TASK DIRECTIONS
Turn the listing below into a numbered list, leaving out any blank lines. Start at the line that contains "2,12. Reading taken from the photograph that follows." and stop after the line that contains "Logged time: 9,15".

(Data records)

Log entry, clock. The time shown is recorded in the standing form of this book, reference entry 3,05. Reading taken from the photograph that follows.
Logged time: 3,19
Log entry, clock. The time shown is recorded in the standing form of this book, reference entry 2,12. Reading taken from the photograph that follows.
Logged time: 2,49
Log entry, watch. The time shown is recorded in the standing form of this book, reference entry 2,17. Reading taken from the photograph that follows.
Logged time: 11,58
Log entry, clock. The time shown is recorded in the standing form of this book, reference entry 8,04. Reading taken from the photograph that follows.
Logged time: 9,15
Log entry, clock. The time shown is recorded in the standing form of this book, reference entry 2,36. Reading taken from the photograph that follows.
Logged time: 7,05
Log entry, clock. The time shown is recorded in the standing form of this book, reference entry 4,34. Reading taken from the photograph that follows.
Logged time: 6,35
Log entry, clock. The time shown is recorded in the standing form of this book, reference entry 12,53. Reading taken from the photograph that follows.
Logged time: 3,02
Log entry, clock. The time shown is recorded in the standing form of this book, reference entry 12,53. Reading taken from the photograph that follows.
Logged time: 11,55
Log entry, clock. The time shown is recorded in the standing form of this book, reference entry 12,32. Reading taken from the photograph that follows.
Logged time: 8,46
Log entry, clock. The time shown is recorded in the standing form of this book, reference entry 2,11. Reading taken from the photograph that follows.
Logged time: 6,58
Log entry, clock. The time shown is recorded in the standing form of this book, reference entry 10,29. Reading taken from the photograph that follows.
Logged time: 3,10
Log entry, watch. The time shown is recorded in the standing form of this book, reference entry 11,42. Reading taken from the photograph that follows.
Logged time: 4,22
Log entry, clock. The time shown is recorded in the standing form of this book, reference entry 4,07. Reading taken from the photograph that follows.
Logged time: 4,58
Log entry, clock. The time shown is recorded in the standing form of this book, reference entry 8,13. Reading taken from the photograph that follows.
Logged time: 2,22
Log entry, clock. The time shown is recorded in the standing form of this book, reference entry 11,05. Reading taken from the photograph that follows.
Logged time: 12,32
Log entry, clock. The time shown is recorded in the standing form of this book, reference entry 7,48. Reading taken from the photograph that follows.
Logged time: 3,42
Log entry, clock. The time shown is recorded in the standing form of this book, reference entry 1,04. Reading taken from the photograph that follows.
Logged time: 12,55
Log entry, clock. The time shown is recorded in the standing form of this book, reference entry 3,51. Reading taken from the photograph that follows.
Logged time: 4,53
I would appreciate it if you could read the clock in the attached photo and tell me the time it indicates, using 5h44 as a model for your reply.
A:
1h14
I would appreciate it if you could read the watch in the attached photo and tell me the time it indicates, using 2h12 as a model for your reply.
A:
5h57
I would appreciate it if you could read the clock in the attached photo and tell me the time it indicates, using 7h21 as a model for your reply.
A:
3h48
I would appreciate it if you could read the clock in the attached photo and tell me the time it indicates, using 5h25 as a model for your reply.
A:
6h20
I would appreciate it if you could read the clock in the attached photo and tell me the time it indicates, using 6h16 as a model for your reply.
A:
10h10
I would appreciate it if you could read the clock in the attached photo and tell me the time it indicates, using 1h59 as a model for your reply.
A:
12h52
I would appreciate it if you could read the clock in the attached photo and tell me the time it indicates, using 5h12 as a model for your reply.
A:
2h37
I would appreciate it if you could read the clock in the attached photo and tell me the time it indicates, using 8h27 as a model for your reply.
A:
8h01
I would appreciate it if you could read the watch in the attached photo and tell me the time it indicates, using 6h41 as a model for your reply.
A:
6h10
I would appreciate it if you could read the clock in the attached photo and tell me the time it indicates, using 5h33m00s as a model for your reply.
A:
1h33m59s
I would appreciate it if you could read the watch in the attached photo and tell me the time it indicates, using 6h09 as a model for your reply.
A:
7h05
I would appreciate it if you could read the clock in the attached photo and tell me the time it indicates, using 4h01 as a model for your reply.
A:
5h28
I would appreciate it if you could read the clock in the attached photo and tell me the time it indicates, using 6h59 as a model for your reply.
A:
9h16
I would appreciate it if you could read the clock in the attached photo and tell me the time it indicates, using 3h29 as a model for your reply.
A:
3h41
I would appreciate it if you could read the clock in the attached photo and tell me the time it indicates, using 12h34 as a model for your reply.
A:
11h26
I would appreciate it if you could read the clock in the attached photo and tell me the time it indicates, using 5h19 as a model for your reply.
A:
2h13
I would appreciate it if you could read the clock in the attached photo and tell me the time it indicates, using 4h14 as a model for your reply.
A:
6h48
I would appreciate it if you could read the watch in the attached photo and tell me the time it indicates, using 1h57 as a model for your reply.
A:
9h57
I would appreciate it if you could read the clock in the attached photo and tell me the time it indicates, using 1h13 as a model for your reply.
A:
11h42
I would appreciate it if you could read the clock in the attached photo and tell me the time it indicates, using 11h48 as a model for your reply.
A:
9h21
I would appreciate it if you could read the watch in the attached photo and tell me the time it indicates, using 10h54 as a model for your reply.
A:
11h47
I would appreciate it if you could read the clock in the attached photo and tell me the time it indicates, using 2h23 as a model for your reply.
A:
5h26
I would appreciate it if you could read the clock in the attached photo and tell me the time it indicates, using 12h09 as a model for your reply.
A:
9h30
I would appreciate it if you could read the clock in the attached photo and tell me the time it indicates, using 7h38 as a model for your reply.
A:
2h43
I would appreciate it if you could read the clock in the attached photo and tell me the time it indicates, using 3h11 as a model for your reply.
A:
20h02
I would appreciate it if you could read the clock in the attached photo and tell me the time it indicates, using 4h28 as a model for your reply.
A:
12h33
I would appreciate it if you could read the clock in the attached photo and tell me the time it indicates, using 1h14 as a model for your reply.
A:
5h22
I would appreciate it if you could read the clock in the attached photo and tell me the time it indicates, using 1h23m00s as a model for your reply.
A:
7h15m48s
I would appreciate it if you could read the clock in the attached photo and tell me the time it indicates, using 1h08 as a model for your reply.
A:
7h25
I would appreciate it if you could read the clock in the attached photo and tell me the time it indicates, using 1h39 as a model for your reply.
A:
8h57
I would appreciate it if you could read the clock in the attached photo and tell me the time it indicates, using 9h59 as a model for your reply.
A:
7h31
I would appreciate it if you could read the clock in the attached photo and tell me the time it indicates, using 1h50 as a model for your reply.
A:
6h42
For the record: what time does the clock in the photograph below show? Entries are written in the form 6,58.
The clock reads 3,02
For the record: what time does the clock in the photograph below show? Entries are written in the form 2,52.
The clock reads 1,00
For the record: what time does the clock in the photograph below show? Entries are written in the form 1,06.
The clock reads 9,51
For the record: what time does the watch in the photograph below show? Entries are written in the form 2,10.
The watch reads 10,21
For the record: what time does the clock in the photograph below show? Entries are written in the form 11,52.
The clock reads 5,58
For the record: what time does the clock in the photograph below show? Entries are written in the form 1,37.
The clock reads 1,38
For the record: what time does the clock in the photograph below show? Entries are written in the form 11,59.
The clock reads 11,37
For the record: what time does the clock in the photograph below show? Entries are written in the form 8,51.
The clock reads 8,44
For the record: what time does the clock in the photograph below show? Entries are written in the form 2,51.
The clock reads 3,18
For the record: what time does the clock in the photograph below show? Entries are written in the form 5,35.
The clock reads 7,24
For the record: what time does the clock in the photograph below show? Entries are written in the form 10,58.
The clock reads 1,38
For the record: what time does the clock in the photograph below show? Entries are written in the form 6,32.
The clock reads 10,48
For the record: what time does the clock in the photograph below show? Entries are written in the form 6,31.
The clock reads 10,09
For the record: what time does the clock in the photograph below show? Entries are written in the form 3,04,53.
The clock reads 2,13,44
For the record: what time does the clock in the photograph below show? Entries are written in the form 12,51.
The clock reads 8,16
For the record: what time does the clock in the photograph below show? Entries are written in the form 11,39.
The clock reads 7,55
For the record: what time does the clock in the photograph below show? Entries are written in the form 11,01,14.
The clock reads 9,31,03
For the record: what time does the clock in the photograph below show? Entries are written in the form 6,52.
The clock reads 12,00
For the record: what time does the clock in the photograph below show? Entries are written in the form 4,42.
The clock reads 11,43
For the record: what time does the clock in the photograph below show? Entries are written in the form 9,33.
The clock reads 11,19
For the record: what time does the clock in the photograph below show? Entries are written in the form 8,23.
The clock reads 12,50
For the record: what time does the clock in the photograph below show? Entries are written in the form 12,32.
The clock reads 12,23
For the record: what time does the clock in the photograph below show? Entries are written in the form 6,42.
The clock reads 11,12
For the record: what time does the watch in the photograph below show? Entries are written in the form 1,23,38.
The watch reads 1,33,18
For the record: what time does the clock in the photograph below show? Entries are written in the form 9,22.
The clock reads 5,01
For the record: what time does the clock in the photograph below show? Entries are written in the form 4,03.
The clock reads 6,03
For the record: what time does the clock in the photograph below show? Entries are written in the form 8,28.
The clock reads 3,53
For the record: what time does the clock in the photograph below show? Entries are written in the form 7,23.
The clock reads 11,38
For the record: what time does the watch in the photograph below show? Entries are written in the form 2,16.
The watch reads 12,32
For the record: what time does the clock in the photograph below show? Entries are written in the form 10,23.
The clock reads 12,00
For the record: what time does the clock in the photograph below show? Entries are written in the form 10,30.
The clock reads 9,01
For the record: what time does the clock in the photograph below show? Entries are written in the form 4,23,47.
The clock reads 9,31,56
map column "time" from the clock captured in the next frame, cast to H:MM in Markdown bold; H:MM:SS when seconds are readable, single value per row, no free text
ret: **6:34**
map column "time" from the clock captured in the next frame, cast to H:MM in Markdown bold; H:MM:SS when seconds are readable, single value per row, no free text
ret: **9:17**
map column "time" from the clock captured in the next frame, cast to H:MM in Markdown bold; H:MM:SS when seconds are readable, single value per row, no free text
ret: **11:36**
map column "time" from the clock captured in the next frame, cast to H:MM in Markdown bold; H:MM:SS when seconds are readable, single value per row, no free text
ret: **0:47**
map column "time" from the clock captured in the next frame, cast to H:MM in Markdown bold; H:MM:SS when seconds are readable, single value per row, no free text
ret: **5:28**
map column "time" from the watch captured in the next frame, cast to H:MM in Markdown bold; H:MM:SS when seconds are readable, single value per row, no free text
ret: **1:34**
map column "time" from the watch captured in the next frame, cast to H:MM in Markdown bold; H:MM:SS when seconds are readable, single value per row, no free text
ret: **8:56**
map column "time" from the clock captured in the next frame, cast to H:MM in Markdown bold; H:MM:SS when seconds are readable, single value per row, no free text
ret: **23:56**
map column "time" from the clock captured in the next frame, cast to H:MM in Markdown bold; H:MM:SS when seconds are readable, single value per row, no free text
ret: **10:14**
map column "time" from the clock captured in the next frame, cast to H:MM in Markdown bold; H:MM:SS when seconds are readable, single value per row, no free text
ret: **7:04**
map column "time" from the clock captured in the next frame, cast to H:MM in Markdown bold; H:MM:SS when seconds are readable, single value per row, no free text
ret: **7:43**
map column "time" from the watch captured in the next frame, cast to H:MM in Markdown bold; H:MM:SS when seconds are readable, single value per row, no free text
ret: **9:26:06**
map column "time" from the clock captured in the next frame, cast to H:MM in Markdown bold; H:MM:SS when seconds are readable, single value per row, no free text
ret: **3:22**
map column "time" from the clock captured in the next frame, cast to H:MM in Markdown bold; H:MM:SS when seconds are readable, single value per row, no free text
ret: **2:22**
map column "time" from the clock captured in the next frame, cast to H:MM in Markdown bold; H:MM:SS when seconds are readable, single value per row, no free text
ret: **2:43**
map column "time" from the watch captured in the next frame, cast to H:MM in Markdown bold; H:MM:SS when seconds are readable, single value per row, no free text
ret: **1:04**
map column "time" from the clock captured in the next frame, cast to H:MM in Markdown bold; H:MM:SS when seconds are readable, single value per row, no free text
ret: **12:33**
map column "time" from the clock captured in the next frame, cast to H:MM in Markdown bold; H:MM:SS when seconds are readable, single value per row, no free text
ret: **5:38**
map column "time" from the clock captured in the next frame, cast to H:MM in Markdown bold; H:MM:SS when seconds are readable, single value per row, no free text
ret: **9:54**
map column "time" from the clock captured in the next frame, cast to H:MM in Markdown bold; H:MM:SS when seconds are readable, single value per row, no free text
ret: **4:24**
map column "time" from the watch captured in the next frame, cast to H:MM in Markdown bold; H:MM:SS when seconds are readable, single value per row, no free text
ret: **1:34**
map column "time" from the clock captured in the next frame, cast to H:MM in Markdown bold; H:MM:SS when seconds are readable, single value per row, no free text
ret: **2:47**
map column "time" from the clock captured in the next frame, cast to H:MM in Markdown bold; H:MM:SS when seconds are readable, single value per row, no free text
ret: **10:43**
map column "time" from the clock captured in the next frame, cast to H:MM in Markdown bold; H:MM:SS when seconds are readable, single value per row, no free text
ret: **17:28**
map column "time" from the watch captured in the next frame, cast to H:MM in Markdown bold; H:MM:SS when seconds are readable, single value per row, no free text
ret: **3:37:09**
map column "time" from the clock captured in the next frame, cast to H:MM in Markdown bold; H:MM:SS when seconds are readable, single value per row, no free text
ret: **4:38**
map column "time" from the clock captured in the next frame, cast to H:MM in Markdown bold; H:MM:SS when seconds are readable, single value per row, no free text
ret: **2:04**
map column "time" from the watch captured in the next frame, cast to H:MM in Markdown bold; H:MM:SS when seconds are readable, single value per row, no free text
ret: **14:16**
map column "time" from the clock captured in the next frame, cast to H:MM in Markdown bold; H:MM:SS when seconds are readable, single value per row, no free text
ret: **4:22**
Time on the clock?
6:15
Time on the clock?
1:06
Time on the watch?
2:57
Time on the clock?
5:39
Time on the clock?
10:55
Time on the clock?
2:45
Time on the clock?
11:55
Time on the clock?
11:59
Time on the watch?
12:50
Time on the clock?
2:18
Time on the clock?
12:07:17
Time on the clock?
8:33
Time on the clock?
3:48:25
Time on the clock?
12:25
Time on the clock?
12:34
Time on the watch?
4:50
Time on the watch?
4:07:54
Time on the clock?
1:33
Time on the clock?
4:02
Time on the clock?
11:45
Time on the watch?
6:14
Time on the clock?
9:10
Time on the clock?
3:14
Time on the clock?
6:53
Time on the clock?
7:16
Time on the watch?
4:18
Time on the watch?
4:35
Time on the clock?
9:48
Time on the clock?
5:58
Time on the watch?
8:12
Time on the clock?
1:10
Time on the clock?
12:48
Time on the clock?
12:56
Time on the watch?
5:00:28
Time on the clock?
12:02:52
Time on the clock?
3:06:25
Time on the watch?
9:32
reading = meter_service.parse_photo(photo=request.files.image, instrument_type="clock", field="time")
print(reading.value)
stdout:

EXERCISE SOLUTION
1. Log entry, clock. The time shown is recorded in the standing form of this book, reference entry 2,12. Reading taken from the photograph that follows.
2. Logged time: 2,49
3. Log entry, watch. The time shown is recorded in the standing form of this book, reference entry 2,17. Reading taken from the photograph that follows.
4. Logged time: 11,58
5. Log entry, clock. The time shown is recorded in the standing form of this book, reference entry 8,04. Reading taken from the photograph that follows.
6. Logged time: 9,15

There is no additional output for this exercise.